中間加速も唸るほどで、約50km/hから110km/hへの上昇に要した時間は、たった3.7秒。シビック・タイプRより、0.7秒も鋭い。992型のポルシェ911 カレラS比でも、0.1秒速い。1.6kmの直線加速では、240km/hを余裕で超えてもいる。
制動距離も優秀。乾燥路面で約110km/hから停止するまでに、41.8mしか要さなかった。ただしブレーキペダルの感触は、期待より柔らかめ。グリップ状態を感じ取れるフィードバックが薄く、ABSが効く手前での制御が少し難しく思えた。
圧巻の落ち着きでゴルフ GTIの究極形
EA888型エボ4エンジンは、見事なレスポンス。少しこもったような音質ながら、チタン製マフラーはエッジーな響きを放ち、アクセルオフでの破裂音も楽しめる。シビック・タイプRの、モータースポーツ直系といえる強刺激には届かないとしても。
チャレンジングな一般道での、シャシーの落ち着きは圧巻。まるでエンジンが実際より150mmほど手前に載っているような、慣性を感じさせない回頭性も実現している。

ステアリングは、従来のゴルフ GTIより重め。速度域が上昇すると、手応えは滑らかになり、反応の精緻さが増す。グリップの限界を伝える情報量は濃くないものの、挙動は一貫し、トルクステアはほぼ皆無。粗野な振動は遮断され、操る自信を抱きやすい。
熟成を重ねた、ゴルフ GTIの究極形と表現できる。それでも、シビック・タイプRで楽しめる、アクセルオフでのタックインのような特徴があってもいい。電子制御LSDの効果で、ウェットでのアンダーステアも抑えられているが、物足りなさもなくはない。
ドライバーが性能を引き出す高揚感を得にくい
ゴルフ GTI エディション50は、ブリヂストン・ポテンザ・レースの強力なグリップの見返りとして、アクセルオフでの挙動が沈着。サーキットを攻めてみても、これまでの系譜通り、安定性重視のシャシー特性にある。
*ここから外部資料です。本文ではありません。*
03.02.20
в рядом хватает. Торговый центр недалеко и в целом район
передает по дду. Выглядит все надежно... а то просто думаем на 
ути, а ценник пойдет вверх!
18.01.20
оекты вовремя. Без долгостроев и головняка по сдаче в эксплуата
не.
どこか、血気盛んな印象が薄い。乗ればすぐに速さを堪能できる反面、路面状況を読み、ドライバーが性能を引き出すような高揚感は得にくい。贅沢な要求かもしれないが。

DCCアダプティブ・ダンパーは15段階に調整可能だが、スポーツやニュルブルクリンクなど、各モードのプリセットで走ることが多いはず。スポーツ・モード時の乗り心地は、やや硬めでもしなやか。気負わず乗れ、長距離ドライブの良き伴侶になってくれる。
走行中の車内は、充分に静かでもある。約110km/h時のノイズは68dBA。よりシリアスな特性にある、シビック・タイプRは70dBAだった。